Give cash subsidies instead of commodity subsidies
He also had recommended that consumer subsidies should be scaled down and the popular rice subsidy that was prevalent at that time should be replaced by a cash subsidy instead of a commodity subsidy. Such a measure, while helping the needy with government support, would keep the budgetary commitments at a fixed level making it easy for long term budgetary planning.
While the expenditure side of the budget should be tackled by these measures, he had suggested that the tax rates which stood at 80% at the margin too should be scaled down drastically in order to promote national savings, since, according to him, “taxation destroys potential national savings into a bon-fire of public consumption” which has not helped the economy to pick up. He also has opined that the public’s concern for Ceylonisation of foreign enterprises could be fulfilled by freeing the public from high marginal tax rates and increasing their savings potential. Many years later, American economist Arthur Laffer also came up with this Shenoy Theorem with what later came to be known as Laffer curve that depicted that when tax rates are increased beyond a certain level, tax revenue would fall instead of increasing.
Float the rupee and remove exchange and import controls
The most revolutionary proposal by Shenoy was to adopt a completely freely floating exchange rate to address the persistent balance of payments difficulties in the wake of uncertainty about the receipt of donor funding. It should be noted that this recommendation was two decades ahead of global best practices which advocated flexible exchange rates. The strict exchange and import controls have generated a massive black market for foreign exchange on one and a thriving smuggling business on the other.
The reaction of authorities was to impose more and more penalties on the culprits. Hence, there was a substantial disparity between the official exchange rate and black market rate; the result was the over invoicing of imports and under invoicing of exports so that saved foreign exchange could be lucratively sold in the black market. Shenoy had termed it as ‘disastrous for the country’s balance of payments. Hence, he recommended abolition of exchange controls, import and export restrictions and liberalisation of external trade along with the floating of the rupee.
Costly disregard of Shenoy’s recommendations
Shenoy’s recommendations were well ahead of their time and similar to the reform package adopted by Singapore. According to the biographers, JR was impressed by the policy reform package suggested by Shenoy.

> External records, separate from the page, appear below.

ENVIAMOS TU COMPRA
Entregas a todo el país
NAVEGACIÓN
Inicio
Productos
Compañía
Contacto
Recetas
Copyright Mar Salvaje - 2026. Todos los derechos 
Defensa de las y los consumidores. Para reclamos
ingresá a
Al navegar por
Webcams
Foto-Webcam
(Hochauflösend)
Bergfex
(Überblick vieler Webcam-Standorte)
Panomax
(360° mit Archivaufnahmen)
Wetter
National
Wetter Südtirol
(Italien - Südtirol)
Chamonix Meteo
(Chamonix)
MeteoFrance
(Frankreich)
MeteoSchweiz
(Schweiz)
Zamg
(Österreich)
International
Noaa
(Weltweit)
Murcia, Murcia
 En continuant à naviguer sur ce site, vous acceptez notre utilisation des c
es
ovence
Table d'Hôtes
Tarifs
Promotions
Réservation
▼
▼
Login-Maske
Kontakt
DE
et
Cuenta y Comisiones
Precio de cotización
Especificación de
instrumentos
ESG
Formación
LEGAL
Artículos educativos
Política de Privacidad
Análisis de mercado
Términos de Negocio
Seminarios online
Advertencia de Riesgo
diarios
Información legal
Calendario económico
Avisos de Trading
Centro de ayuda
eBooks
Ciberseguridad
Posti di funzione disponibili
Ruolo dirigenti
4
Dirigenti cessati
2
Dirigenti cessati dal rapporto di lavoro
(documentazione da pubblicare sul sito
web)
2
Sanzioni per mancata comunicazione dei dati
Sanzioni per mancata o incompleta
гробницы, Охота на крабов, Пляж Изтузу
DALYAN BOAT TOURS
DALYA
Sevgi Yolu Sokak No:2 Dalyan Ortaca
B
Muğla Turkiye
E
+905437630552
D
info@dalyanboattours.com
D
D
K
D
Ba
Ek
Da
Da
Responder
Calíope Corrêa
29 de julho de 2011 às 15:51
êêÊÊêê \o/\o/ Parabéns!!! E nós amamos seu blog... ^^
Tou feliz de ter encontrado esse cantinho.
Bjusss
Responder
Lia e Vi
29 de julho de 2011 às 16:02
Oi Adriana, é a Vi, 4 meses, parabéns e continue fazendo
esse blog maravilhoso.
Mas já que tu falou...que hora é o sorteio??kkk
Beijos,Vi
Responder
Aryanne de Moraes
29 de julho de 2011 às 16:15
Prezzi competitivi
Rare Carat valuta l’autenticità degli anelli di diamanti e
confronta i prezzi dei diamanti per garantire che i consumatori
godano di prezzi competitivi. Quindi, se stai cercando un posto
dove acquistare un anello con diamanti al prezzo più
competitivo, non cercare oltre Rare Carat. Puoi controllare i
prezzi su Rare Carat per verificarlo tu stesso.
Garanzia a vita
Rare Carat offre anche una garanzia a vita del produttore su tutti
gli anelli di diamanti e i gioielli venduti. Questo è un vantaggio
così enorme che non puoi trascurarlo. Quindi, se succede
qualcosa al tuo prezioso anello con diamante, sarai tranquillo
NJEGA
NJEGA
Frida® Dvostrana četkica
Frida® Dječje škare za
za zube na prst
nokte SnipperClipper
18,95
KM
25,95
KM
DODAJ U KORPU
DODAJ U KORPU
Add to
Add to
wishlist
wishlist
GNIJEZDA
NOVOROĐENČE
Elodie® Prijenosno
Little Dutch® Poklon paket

However, when it was submitted to the Cabinet, Prime Minister Dudley Senanayake is reported to become nervous thinking that it is a ploy by JR to oust him from leadership, according to the biographers. Hence, the policy package was dismissed and it remained a dusty document with JR till it was transferred to the J.R. Jayewardene Centre in Colombo as a vital document.
It is therefore another instance of Sri Lanka missing an opportunity to reform the economy and set it on a firm recovery road. Strangely, Sri Lanka’s economy today is mostly afflicted by the same maladies and Shenoy recommendations could be adopted without any amendment.